=== Begin Enclosure ===
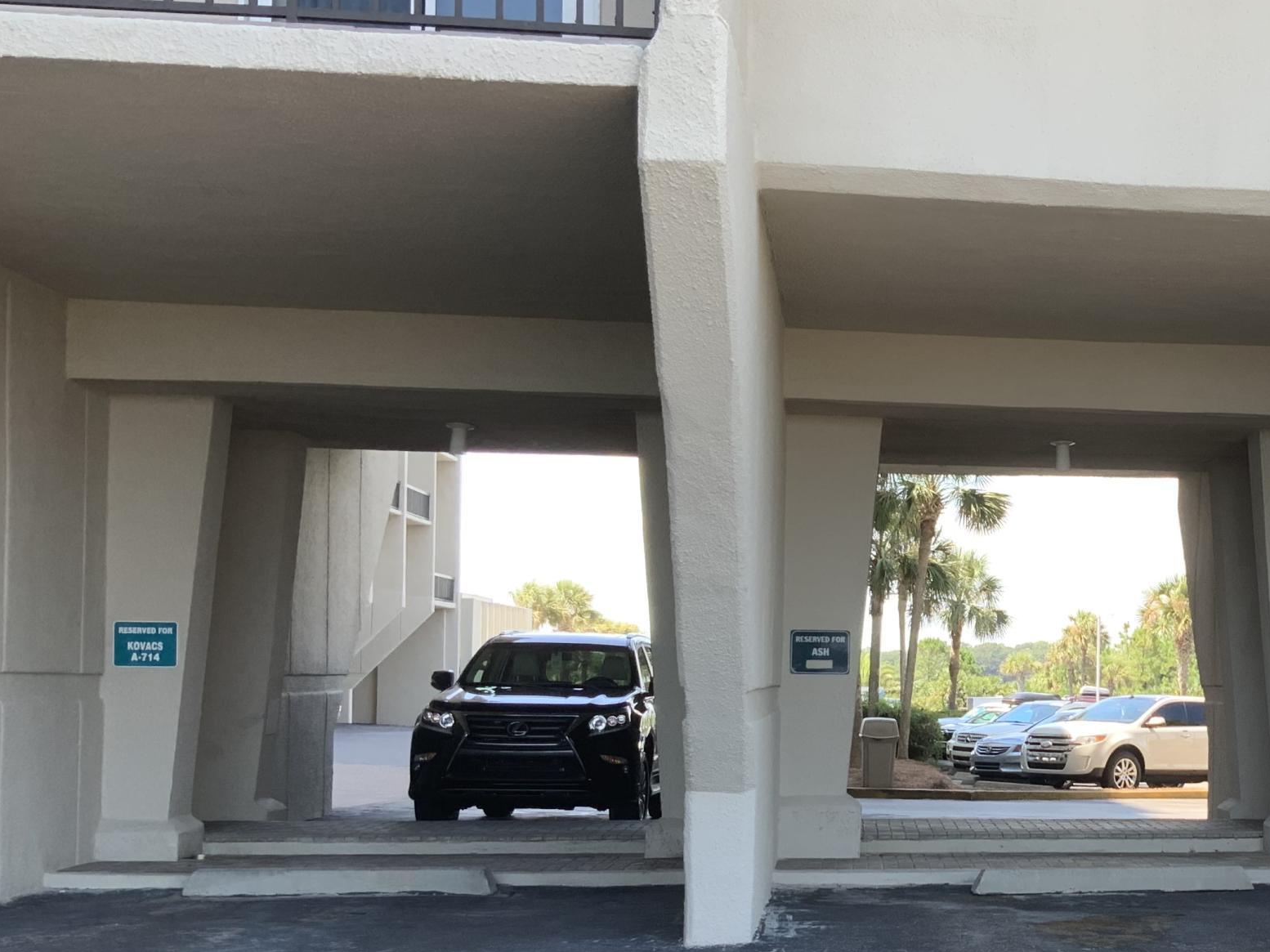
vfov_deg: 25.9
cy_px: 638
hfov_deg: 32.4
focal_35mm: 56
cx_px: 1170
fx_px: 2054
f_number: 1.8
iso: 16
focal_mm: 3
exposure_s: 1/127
=== End Enclosure ===
• The problem:
Please restate word for word the lines of the material above, beginning with the one that holds "focal_35mm: 56" and ending with the last.

• Output of the exercise:
focal_35mm: 56
cx_px: 1170
fx_px: 2054
f_number: 1.8
iso: 16
focal_mm: 3
exposure_s: 1/127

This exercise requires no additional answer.